PROBLEM DETAILS - Exactly the lines below starting at the line with "Figure 12. Observed" and ending at the line with "Figure 4. Main" are wanted, with both ends included. Leave out the pictures and add no other lines.

━━━━━ TASK DATA ━━━━━

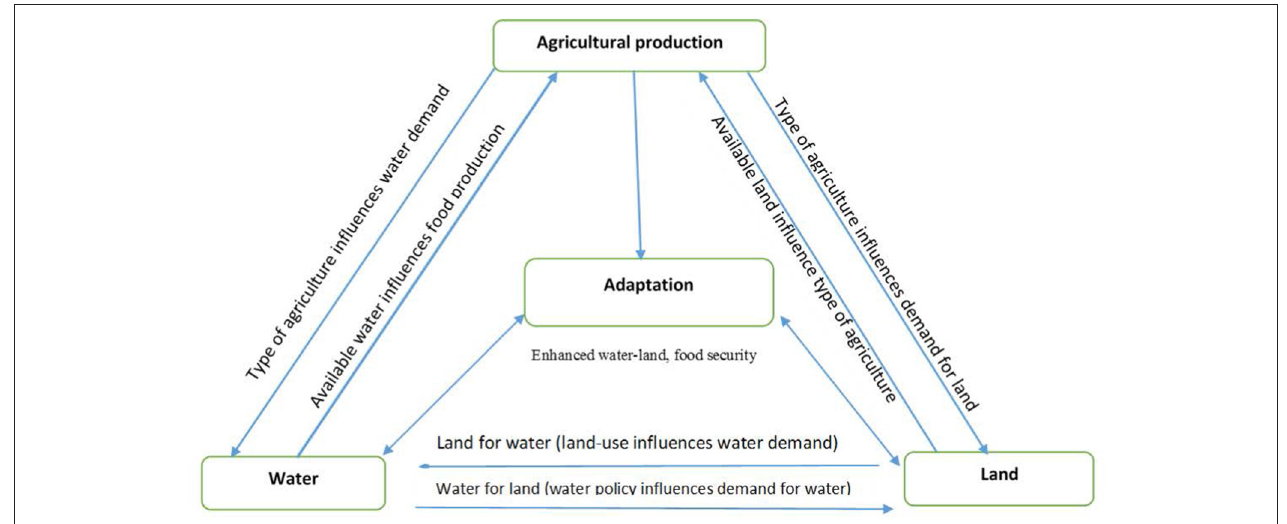
FIGURE 2 | The interface between water, land, and food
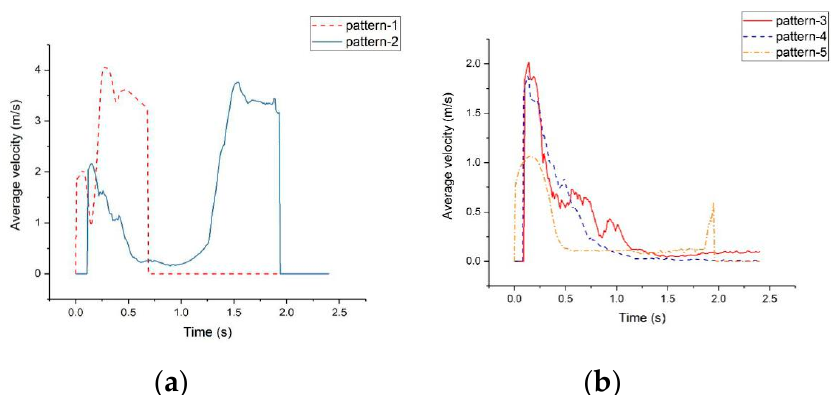
Figure 10. Different particle flow patterns under three cases. ( a ) Particles that can be transported and ( b ) particles that failed to transport.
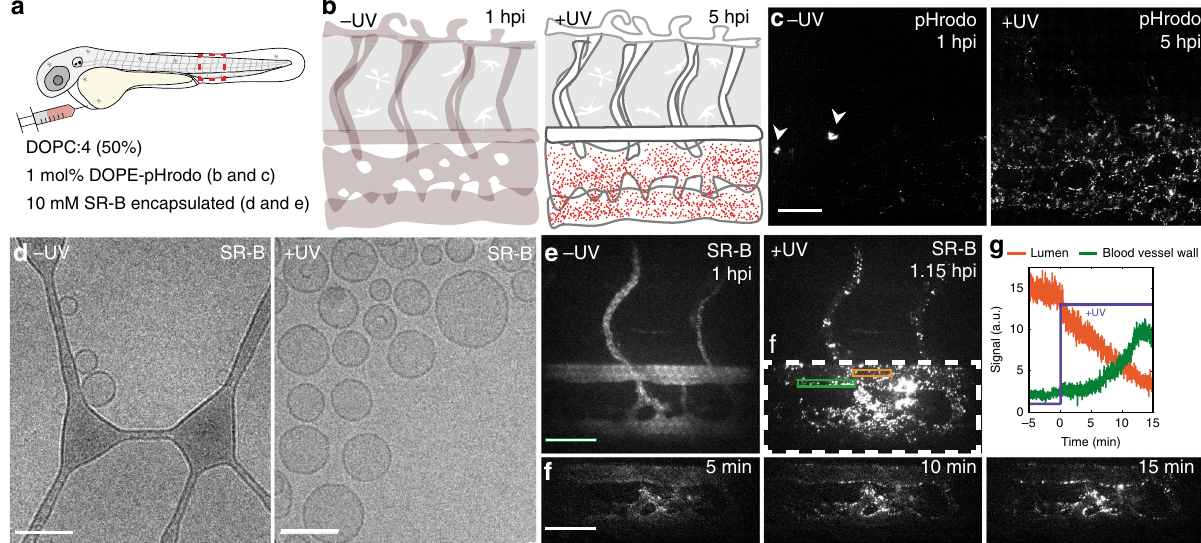
Fig. 7 Cellular fate of DOPC:4 → 3 liposomes and their encapsulated payloads. a , b Schematics showing the site of microinjection within a 2 dpf embryo and the evolving fl uorescence of pHrodo-containing DOPC: 4 → 3 liposomes within the tail region of a wildtype (AB/TL) embryonic zebra fi sh, over time. The fl uorescence intensity of pHrodo increases >100-fold in mildly acidic environments (e.g. late endosomes/lysosomes, pH < 6) and is, therefore, particularly apparent within SECs — cells with exceptionally high lysosomal activity. c Tissue level views of evolving pHrodo-associated fl uorescence over time either in the absence of UV irradiation and following in situ UV irradiation (15 min, 370 ± 7 nm, 2.4 J cm − 2 ). In the absence of UV irradiation, pHrodo- associated fl uorescence is observed within a small number of cells within the CHT of the embryo (white arrowheads). Liposomes contained 1 mol% DOPE- pHrodo for visualisation. Scale bar: 50 μ m. d CryoTEM images of SR-B fi lled, DOPC: 4 liposomes before and after in situ irradiation (15 min, 370 ± 7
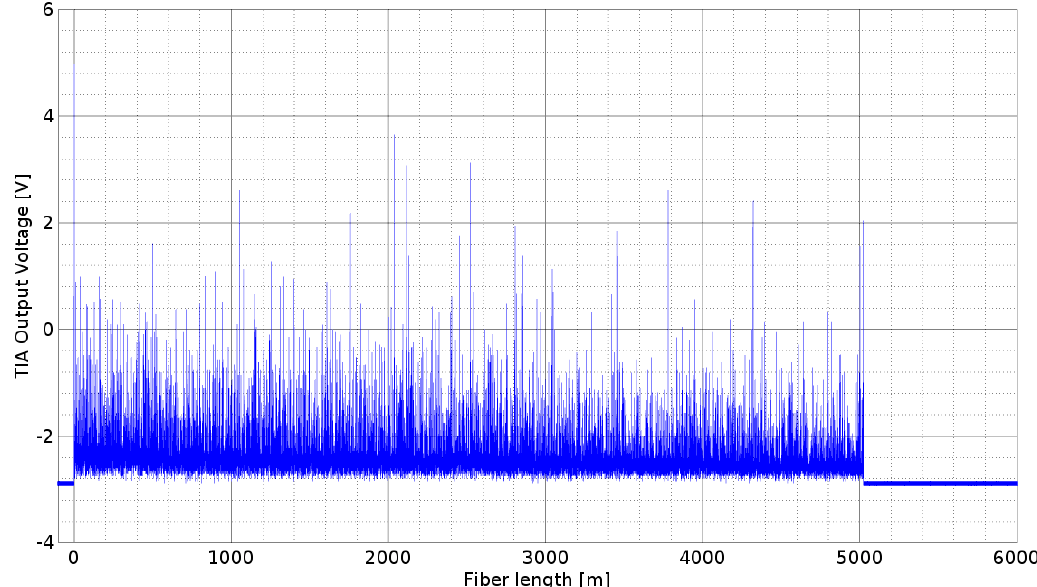
Figure 8. TIA output of a 5-km (about 5003 m) long coil fiber with an extra 20-m fiber used for the measurement. The trace time variable on the x-axis is converted to fiber length through Equation (15).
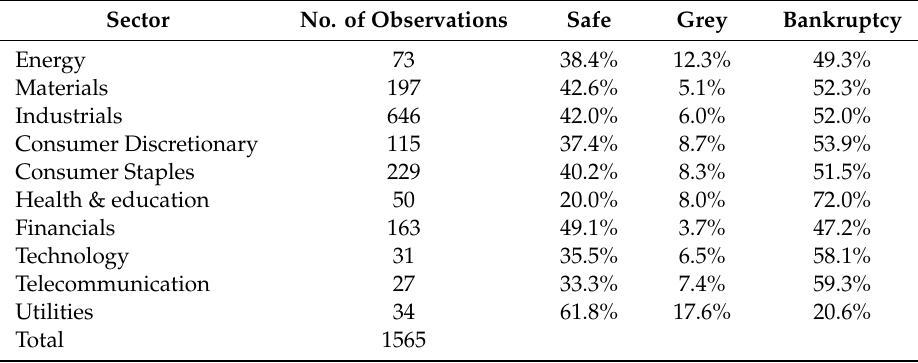
Table 10. Overall Distance to Default in all sectors for GFC (2007–2009).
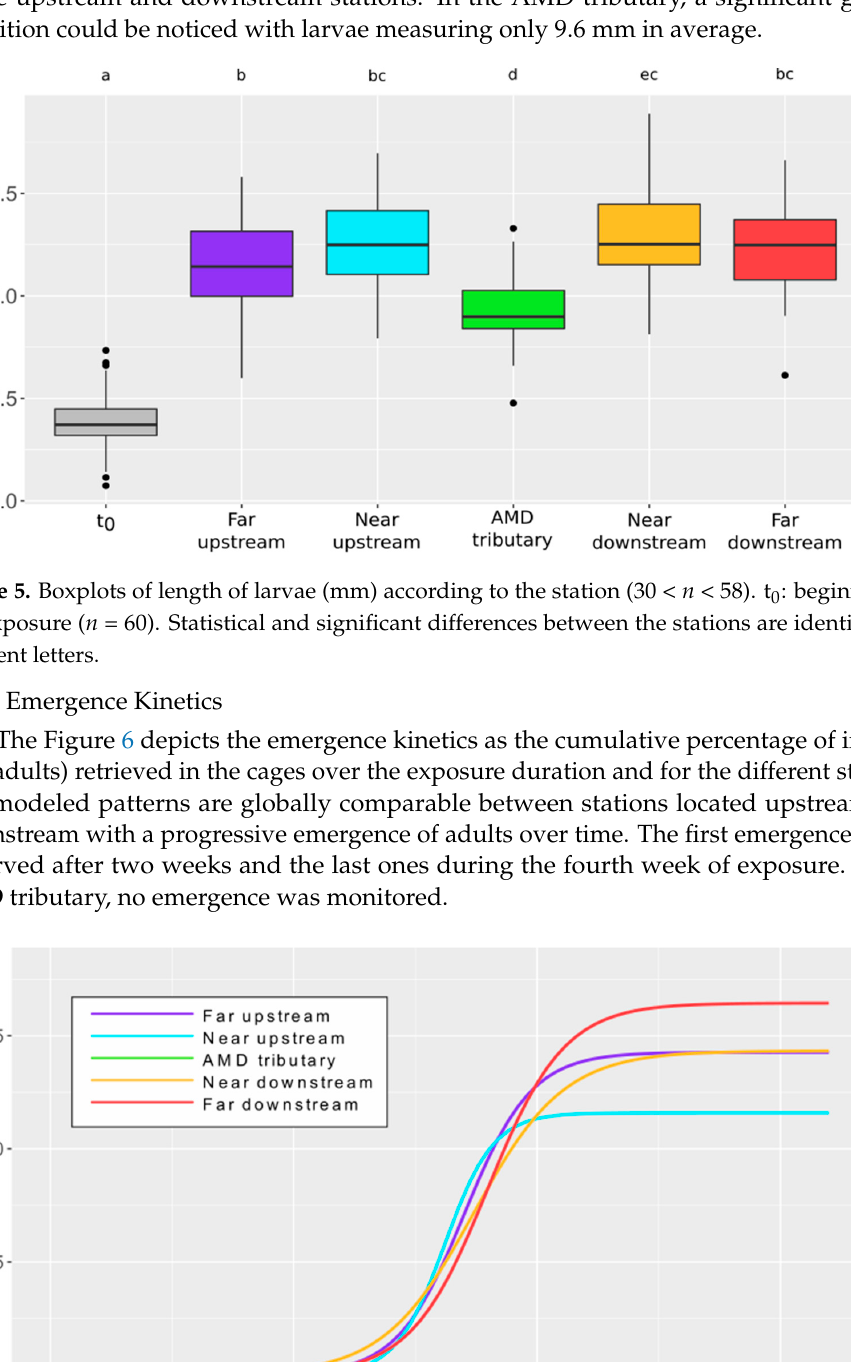
Figure 4. Boxplots of mortality percentage (%) according to the station. Statistical and significant differences between the stations are identified by different letters.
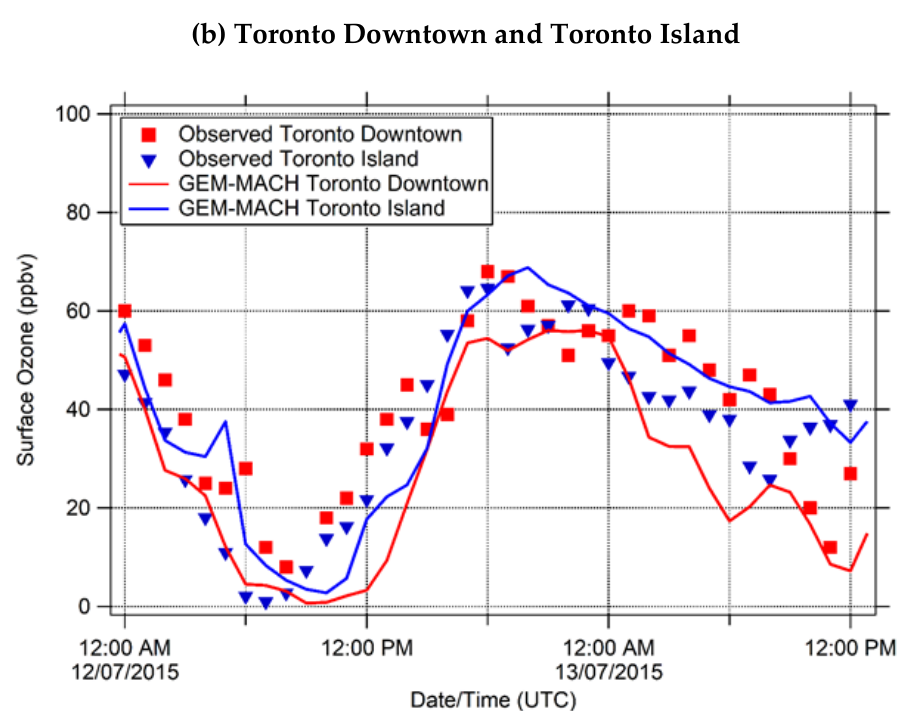
Figure 12. Observed and modelled O 3 time series for Toronto North (red, panel a ), Newmarket (blue, panel a ), Toronto downtown (red, panel b ) and Toronto Island (blue, panel b ).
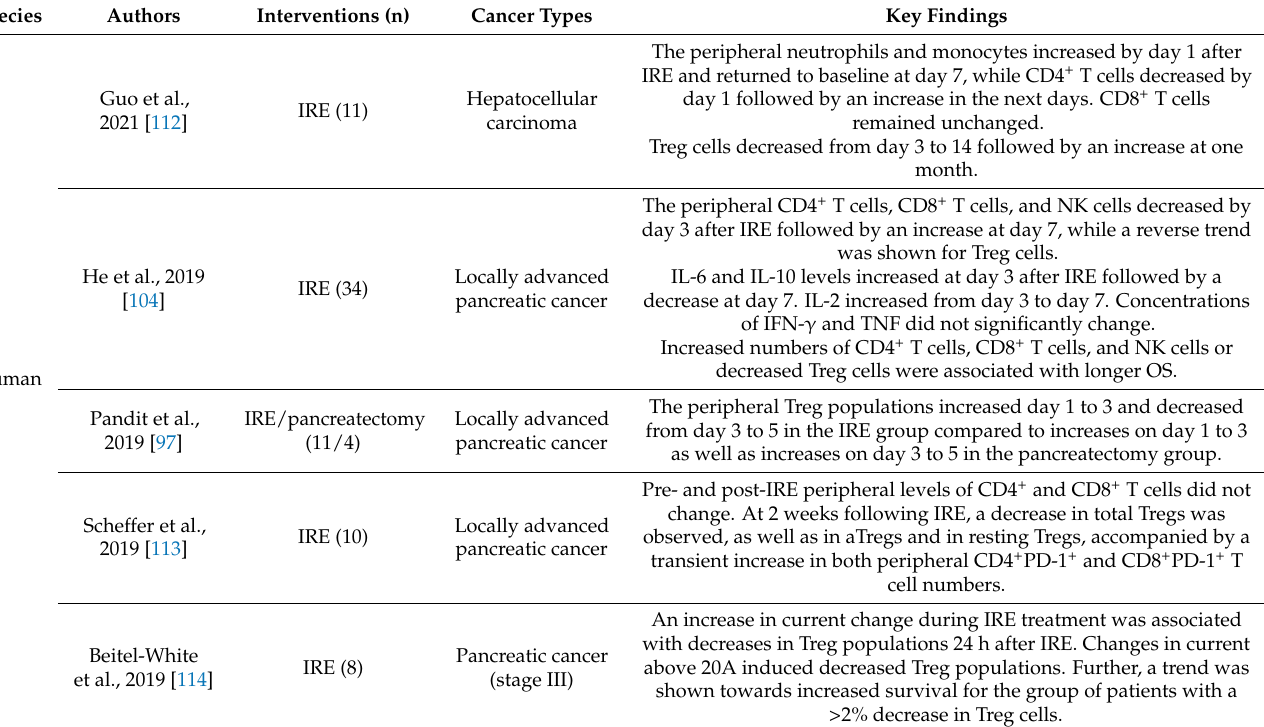
Table 2. Summary of IRE studies investigating the effects on the immune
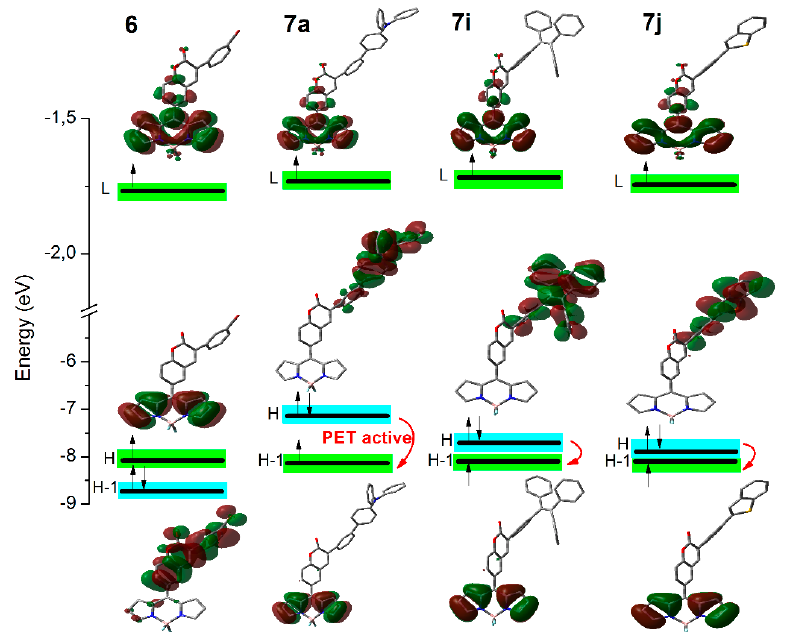
Figure 4. Main calculated molecular orbitals from the optimized geometries (wb97xd / 6-311 + g*) of the dyads with π -extended coumarins 7a, 7i and 7j , compared with those computed for the dyad bearing the simplest coumarin 6, to illustrate the viability of the electron transfer upon selective excitation of the BODIPY in the former dyads.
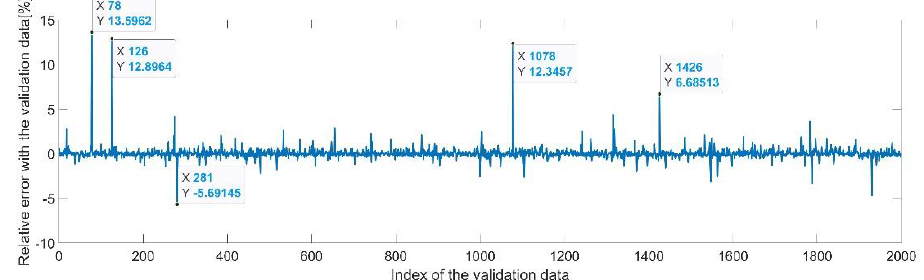
Figure 25. Relative errors between the target values and the predicted values for 𝑞 5 .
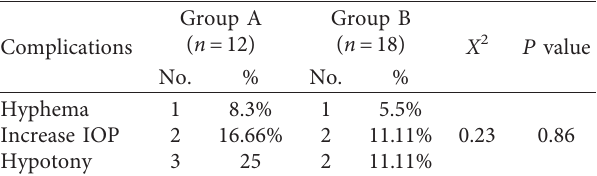
Table 6: Comparison of postoperative complications between the two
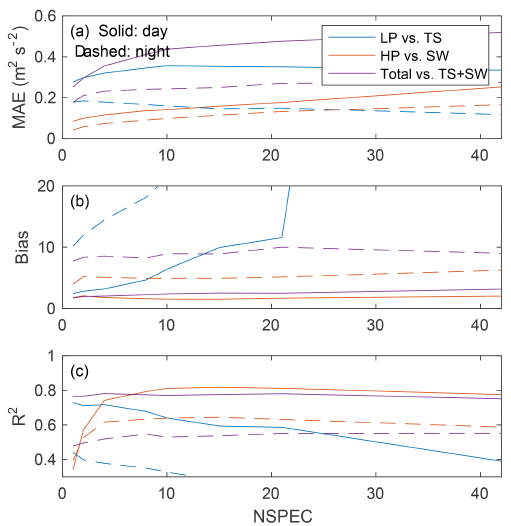
Figure 8. Same as in Fig. 6 but separated by daytime (solid lines) and nighttime (dashed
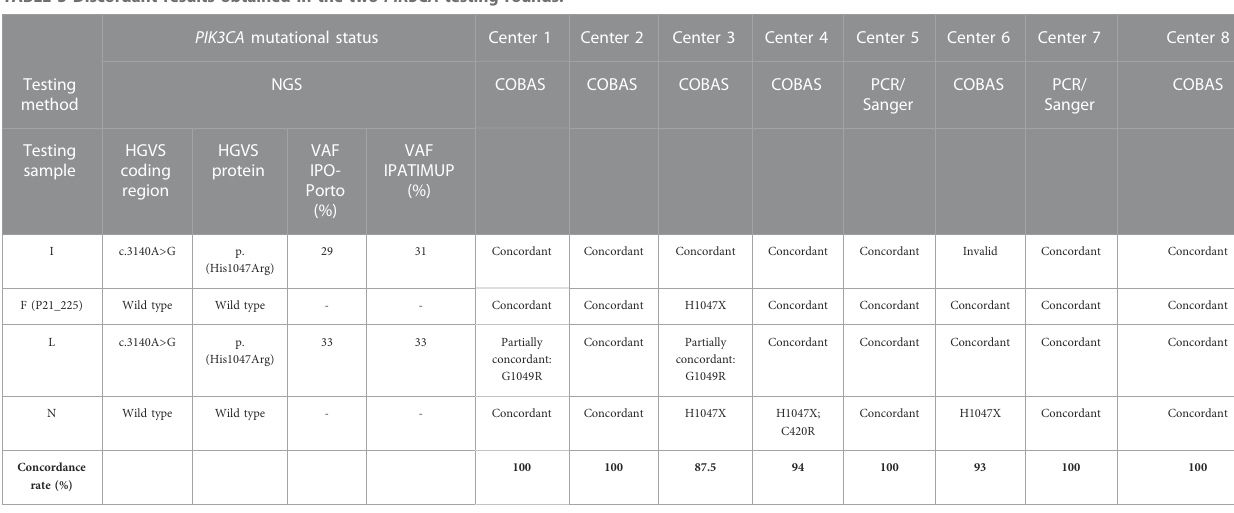
TABLE 3 Discordant results obtained in the two PIK3CA testing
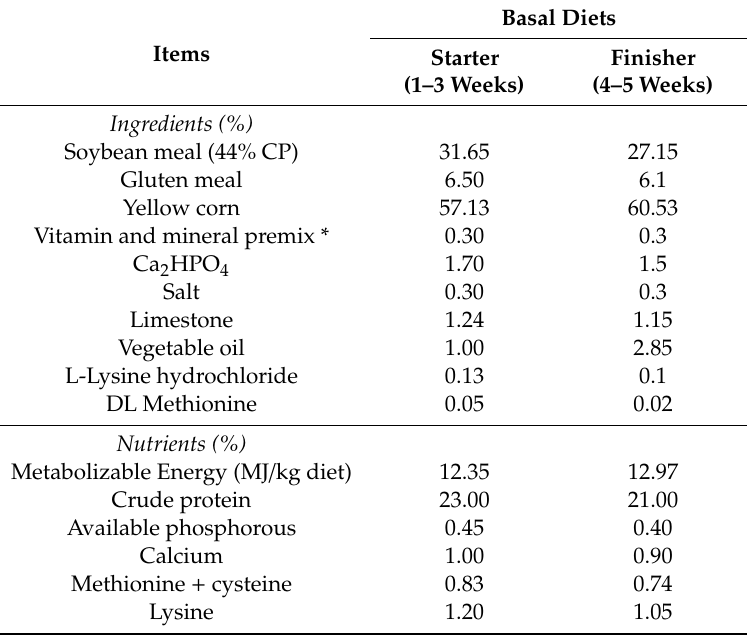
Table 1. Composition of the basal diets (as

━━━━━

TASK OUTPUT -
Figure 12. Observed and modelled O 3 time series for Toronto North (red, panel a ), Newmarket (blue, panel a ), Toronto downtown (red, panel b ) and Toronto Island (blue, panel b ).
Table 2. Summary of IRE studies investigating the effects on the immune
Figure 4. Main calculated molecular orbitals from the optimized geometries (wb97xd / 6-311 + g*) of the dyads with π -extended coumarins 7a, 7i and 7j , compared with those computed for the dyad bearing the simplest coumarin 6, to illustrate the viability of the electron transfer upon selective excitation of the BODIPY in the former dyads.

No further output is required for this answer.